I feel if they are not up to par then they shouldn’t play until they match the level or at least show a desire to play at the level of the core team.  They can train and develop at practice with the team but unless they show a major improvement, they shouldn’t get any time on the pitch.  These parents knew their player was playing up at least 3 tiers above her skill level yet they and the player aren’t doing anything else to improve their game, they’re just happy they're on the team but all the while killing the core team's morale. This isn’t AYSO, it’s club.

So am I being unreasonable or is there some validity to my rant....


----------



## shortBUTslow (Oct 10, 2017)

My answer is unlikely to be popular, but team performance is almost irrelevant at that age group.  (My DD is also U17.)

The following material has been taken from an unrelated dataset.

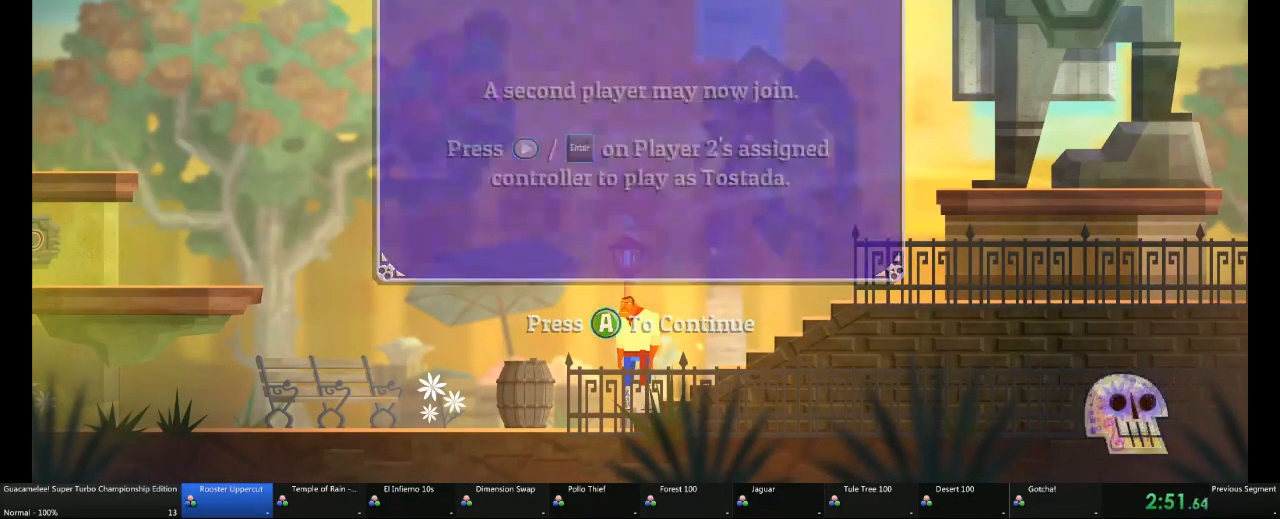
Gameplay with a controller (Xbox layout); each line is a JSON object with the inputs held at the frame after it. "events" lists button and stick changes between this image and that frame as [ms after this image, input, new state], when the widget could be followed in between. Not read: L2 L3 R3.
{"buttons": [], "left_stick": "left", "right_stick": "center"}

The team's performance only matters to the extent it helps or hinders your DD from getting exposure for playing in college.  Tier 1 is probably not enough by itself, since all the competition levels in all leagues are watered down very badly.  Ideally her team will be playing in Surf, Silverlakes, Players Showcase, etc. where she can try to get some dialogue going with some coaches, and can be seen and 'recruited'.

If she has no interest in playing in college, then I am not sure why you should care about any of it.  I mean, competition in itself is awesome, and it is always more enjoyable to watch a win than a loss, but if your DD is U17 and not planning to play in college, then... local team, local practice fields, playing with friends, etc. - would seem to compensate for perhaps not fielding the best squad.  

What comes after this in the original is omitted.